Une salariée doit prévenir son employeur de la date prévue de son congé maternité dans les délais prévus. Elle envoie une LRAR le 1er mars mais l'employeur ne la reçoit que le 4 mars. En vertu de l'article R1225-3, la formalité est réputée accomplie le 1er mars (date d'expédition) : l'employeur doit donc prendre en compte cette date pour calculer le début du congé, les protections liées à la grossesse et les délais applicables.
- La date d'expédition de la LRAR fait foi — et non la date de réception.
- La règle s'applique uniquement aux formalités prévues par le chapitre visé (ici, dispositions relatives à la maternité).
- Il faut utiliser une lettre recommandée avec avis de réception et conserver le bordereau postal comme preuve.

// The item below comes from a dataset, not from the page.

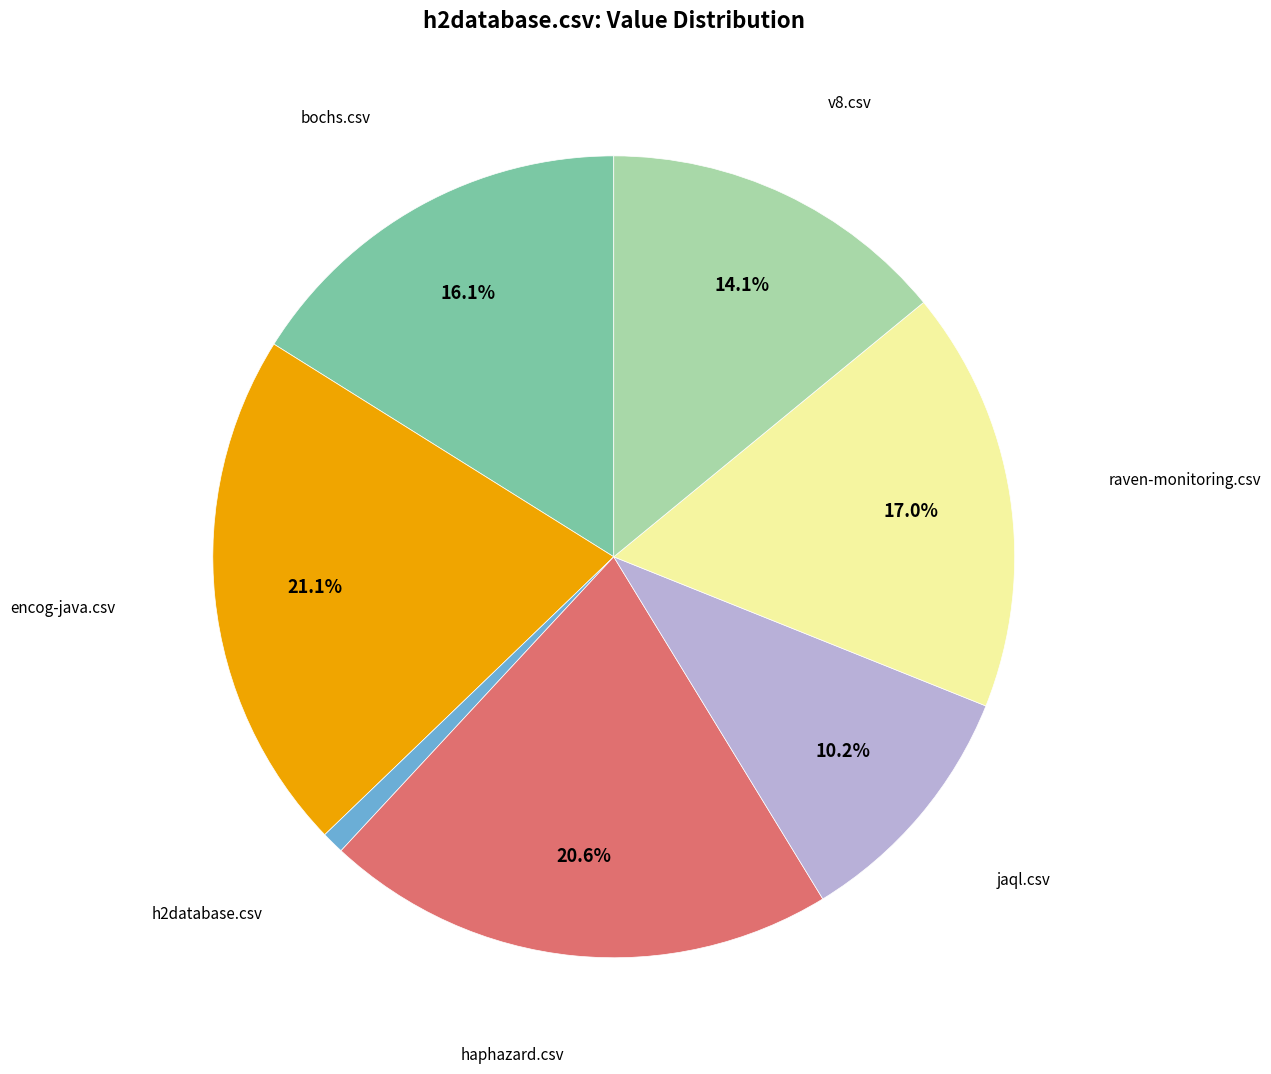

What is the total percentage of encog-java.csv and haphazard.csv?

41.7%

- Cette présomption sert à déterminer le respect des délais et le déclenchement des droits et protections (ex. début de congé, interruption de procédure disciplinaire, protections contre licenciement).
- D'autres modes de preuve (remise en main propre contre signature, lettre recommandée électronique avec preuve, accord entre parties) peuvent valoir selon les cas, mais sans LRAR la présomption de l'article ne s'applique pas automatiquement.
- En cas de litige, le cachet de la poste et le récépissé constituent une preuve déterminante de la date d'envoi.